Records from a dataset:
------------------------------------------------

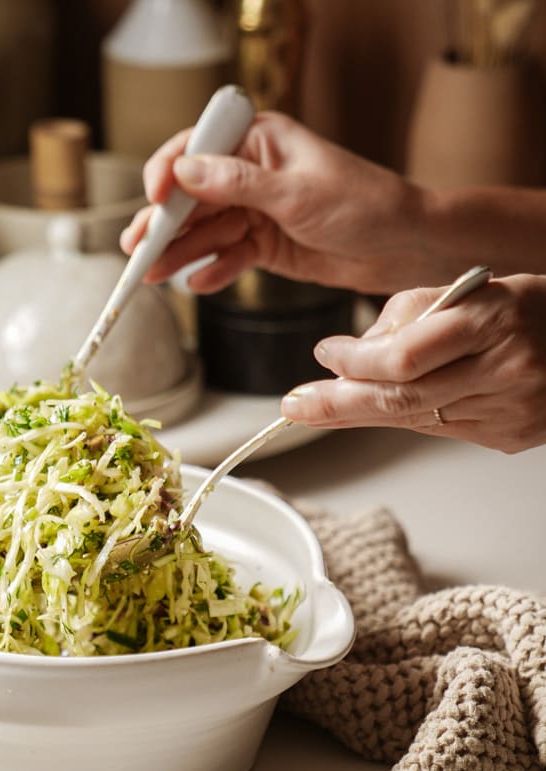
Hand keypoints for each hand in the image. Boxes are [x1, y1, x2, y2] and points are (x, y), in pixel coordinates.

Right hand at [120, 110, 434, 296]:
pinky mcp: (266, 245)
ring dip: (180, 253)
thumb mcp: (297, 193)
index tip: (153, 200)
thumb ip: (237, 183)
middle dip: (163, 224)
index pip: (198, 148)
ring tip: (151, 275)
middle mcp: (252, 172)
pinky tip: (196, 284)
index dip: (168, 173)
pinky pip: (228, 257)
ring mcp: (257, 210)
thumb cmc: (364, 204)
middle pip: (192, 196)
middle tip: (136, 250)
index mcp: (260, 139)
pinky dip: (213, 271)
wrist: (406, 246)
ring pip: (206, 231)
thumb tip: (184, 171)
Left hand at [281, 274, 545, 453]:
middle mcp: (504, 369)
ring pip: (417, 418)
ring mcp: (509, 410)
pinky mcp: (510, 436)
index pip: (404, 356)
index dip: (355, 362)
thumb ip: (415, 314)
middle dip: (338, 404)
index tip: (324, 355)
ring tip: (323, 406)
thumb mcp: (480, 288)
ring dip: (363, 413)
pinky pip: (442, 429)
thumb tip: (358, 350)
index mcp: (495, 320)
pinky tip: (381, 408)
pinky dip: (406, 417)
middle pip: (401, 398)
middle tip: (295, 405)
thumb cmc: (538, 310)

------------------------------------------------

• **REQUIRED WORK**: Retype all the records shown above, character for character. Omit every picture.

• **RESULT FOR THIS EXERCISE**:
Hand keypoints for each hand in the image. Boxes are [x1, y1, x2, y2] and points are (x, y), in pixel coordinates.

Right hand at [120, 110, 434, 296]:
pinky mcp: (266, 245)
ring dip: (180, 253)
thumb mcp: (297, 193)
index tip: (153, 200)
thumb ip: (237, 183)
middle dip: (163, 224)
index pip: (198, 148)
ring tip: (151, 275)
middle mcp: (252, 172)
pinky tip: (196, 284)
index dip: (168, 173)
pinky pip: (228, 257)
ring mcp: (257, 210)
thumb cmc: (364, 204)
middle pip: (192, 196)
middle tip: (136, 250)
index mcp: (260, 139)
pinky dip: (213, 271)
wrist: (406, 246)
ring pip: (206, 231)
thumb tip: (184, 171)
Left hand at [281, 274, 545, 453]:
middle mcp: (504, 369)
ring pip: (417, 418)
ring mcp: (509, 410)
pinky mcp: (510, 436)
index pip: (404, 356)
index dip: (355, 362)
thumb ip: (415, 314)
middle dip: (338, 404)
index tip: (324, 355)
ring tip: (323, 406)
thumb mcp: (480, 288)
ring dip: (363, 413)
pinky pip: (442, 429)
thumb tip: (358, 350)
index mcp: (495, 320)
pinky tip: (381, 408)
pinky dip: (406, 417)
middle pip: (401, 398)
middle tip: (295, 405)
thumb cmc: (538, 310)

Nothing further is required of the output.